After the kids were through college, Brad started looking for cars in earnest. Nightly, he shopped eBay, craigslist, and sources like The Motor Market to see what might be out there. He started without a specific make or model in mind, but eventually found that he gravitated towards pace cars, Trans Ams, and sports cars. The fact that Brad had a 1980 Firebird in high school probably was an influence on his decision. Ultimately, regardless of the model, if a car caught his eye that was solid, priced right, and was within driving distance, Brad was interested. Presently, the collection stands at 27 collector cars, plus a few “daily drivers” for Brad and Donna.

With a collection this size, one would think there must be a few favorites. The ‘77 Trans Am SE “Bandit” car is Brad’s overall favorite. The car is equipped with a 6.6L engine and automatic transmission. Most cars in the late 1970s aren’t known as ultimate performance machines, but this Pontiac Trans Am model ranks near the top for its day.

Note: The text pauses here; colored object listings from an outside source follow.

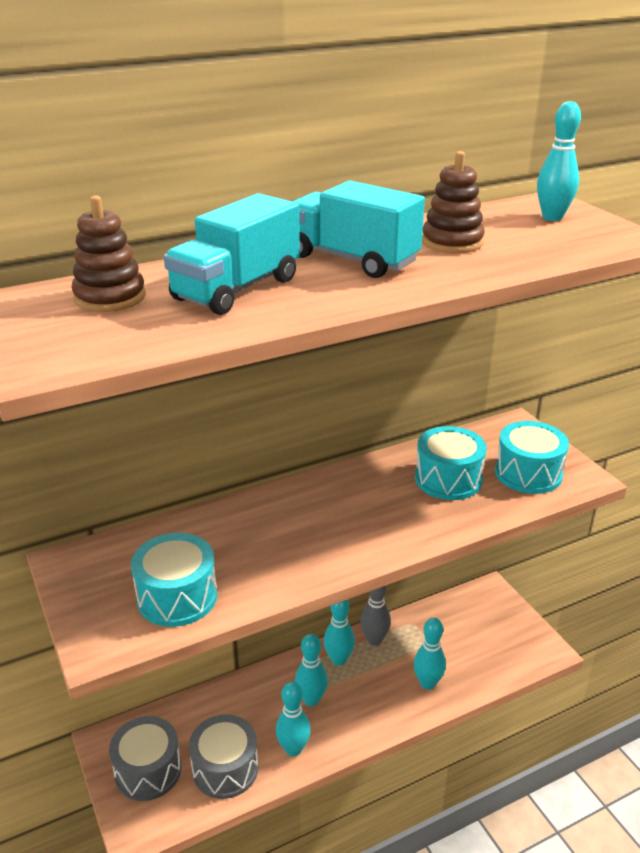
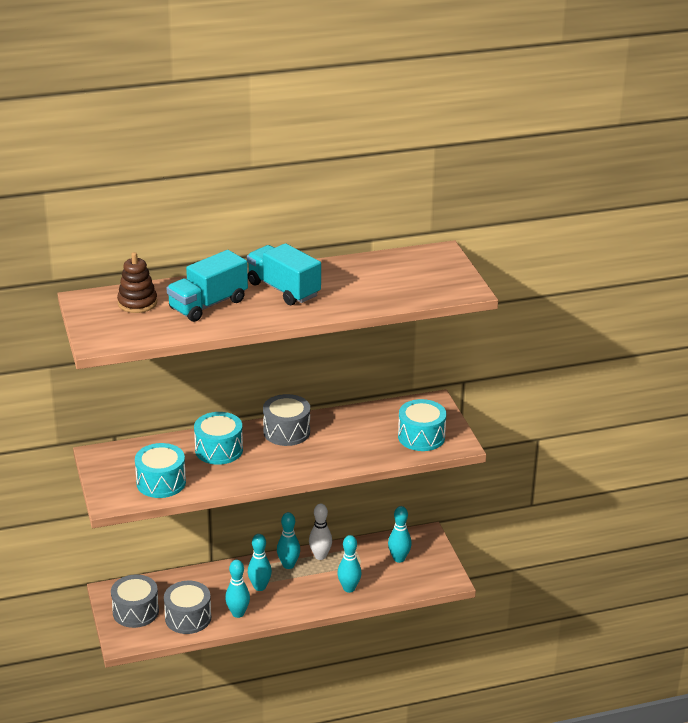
camera: 10 degrees right, 0 degrees up
(342, 489) = (286, 432): none -> grey drum
(374, 640) = (320, 556): grey bowling pin -> white bowling pin
(448, 479) = (362, 434): turquoise drum -> turquoise drum (219, 450)
(452, 242) = (352, 282): brown stacking toy -> none
(552, 217) = (431, 267): turquoise bowling pin -> turquoise bowling pin (399, 558)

While the Trans Am was still in the restoration process, Brad bought another favorite: a red 1967 Camaro. This car is an SS clone and was restored prior to Brad purchasing it. Motivation here comes from a later model fuel injected Vortec 350 engine through a TH350 transmission. It’s hard not to like a red Camaro from the 1960s.

While you can’t go wrong with a red Camaro, a red Chevelle isn’t far behind. In this case, it’s a 1972 SS396 clone. Chevrolet didn’t build an SS396 in 1972, but this car is a nice representation of what might have been. Horsepower was on the decline by 1972, but this car has a serious 396 coupled to the four-speed Muncie transmission. With headers and a throaty exhaust note, this car sounds downright menacing.

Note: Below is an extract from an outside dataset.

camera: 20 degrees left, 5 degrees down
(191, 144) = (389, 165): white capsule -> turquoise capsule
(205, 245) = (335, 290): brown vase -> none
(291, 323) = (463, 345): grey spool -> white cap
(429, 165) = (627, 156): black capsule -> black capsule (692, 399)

Another top favorite for Brad is the 1978 Indy Pace Car Corvette, one of 6502 built. While Brad usually tries to buy locally, this car came from Mike’s Corvettes in New Hampshire. With only 23,000 miles on the car, Brad had this one hauled here after purchase. Brad and Donna really enjoyed taking the Corvette to the Black Hills Corvette Classic this year.

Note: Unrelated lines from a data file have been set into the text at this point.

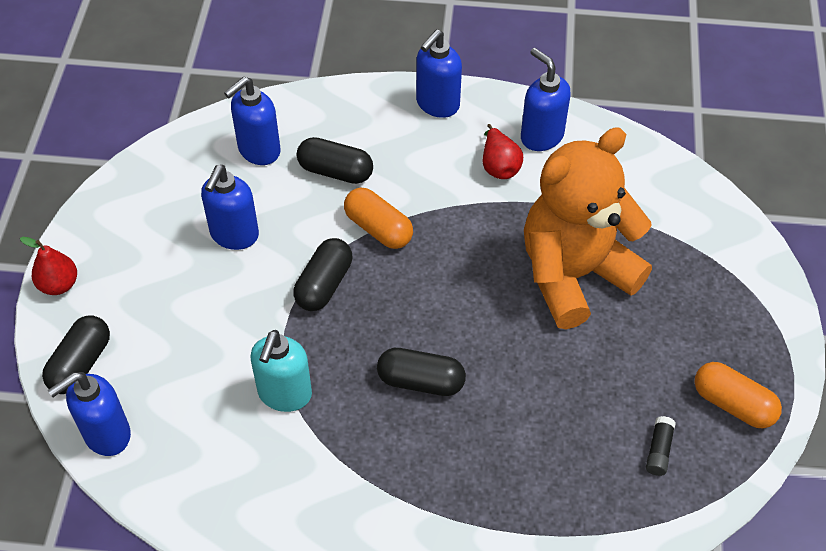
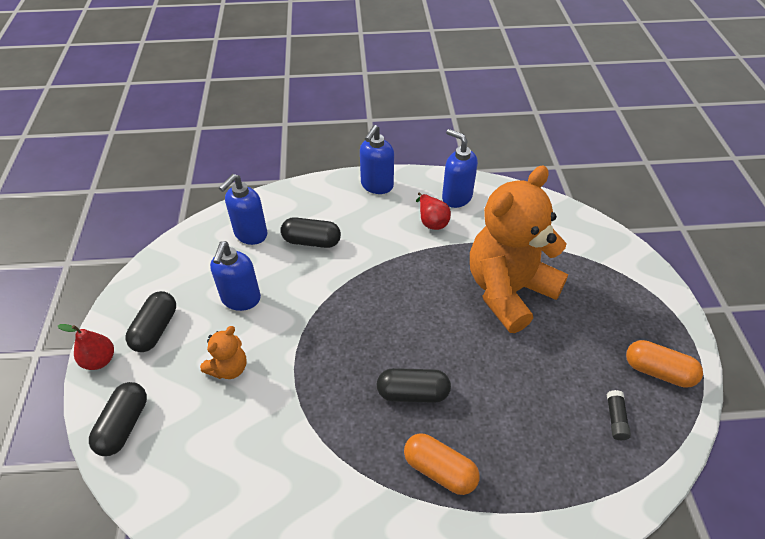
camera: 10 degrees left, 5 degrees down
(106, 434) = (152, 486): blue soap dispenser -> none
(208, 318) = (229, 368): none -> orange teddy bear
(284, 394) = (303, 423): turquoise soap dispenser -> none
(324, 284) = (319, 327): black capsule -> black capsule (156, 329)
(378, 228) = (353, 278): orange capsule -> orange capsule (439, 470)

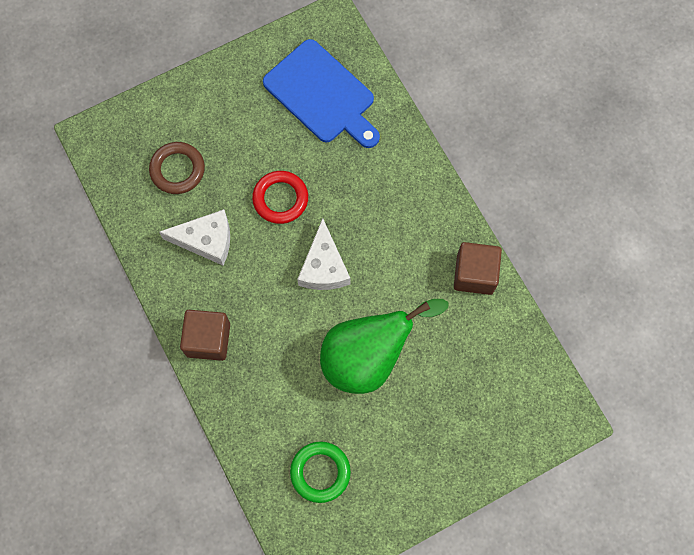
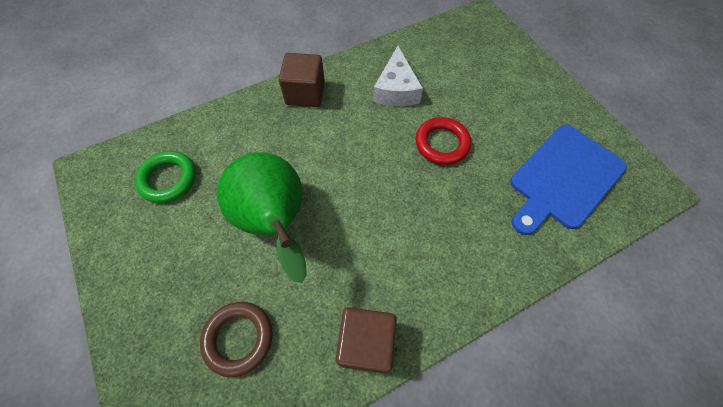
camera: 90 degrees right, 10 degrees down
(177, 170) = (460, 68): brown ring -> brown ring (238, 338)
(324, 266) = (373, 181): white cheese -> none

One of Brad’s best eBay buying experiences involved his 1993 Indy Pace Car Z28 Camaro. The black and white Camaro is one of 645 built and came from Chicago. When Brad arrived to claim the car, it was “under a car cover and was spotless.” Brad says he’s never had a terrible buying experience, as we often hear about, but most cars aren’t nearly as clean and well presented as this Camaro was.

Oh, and by the way, Brad also likes motorcycles. He has 14 motorcycles total, nine of which are Yamaha TT 500s. All the Yamahas are from 1976-81, and Brad has them in the various colors offered over the years. Although Brad never raced the bikes, he “did do a lot of wheelies!” 

With a collection this size, space doesn’t permit us to cover all the various cars, motorcycles, and memorabilia in Brad’s collection. You’ll want to take a look at the listing of cars for a complete itemization of the collection. You’ll note that it’s quite an eclectic variety of cars. There’s even a nice red Porsche 944 in the mix. Brad drives all his cars although, as one might understand, with 27 cars, most of them don’t get driven a lot.

Brad and Donna view their car collection as an investment in their future retirement. Brad once dabbled in the stock market, but he now sees this collection as a more stable investment. Brad has traded a few diamond rings towards cars, and he always tries to “buy right” on any car he invests in. He gives Donna credit for being supportive of the car hobby, letting him build a 60x80 building for the collection, and traveling along to pick up most of the cars.

Brad has a three-year-old grandson named Diesel. He’s hopeful that soon he and Diesel can begin shopping area car lots together just like Brad used to do with his grandfather. I think we might be safe in predicting that Diesel is one younger person who may carry on the future of the car hobby.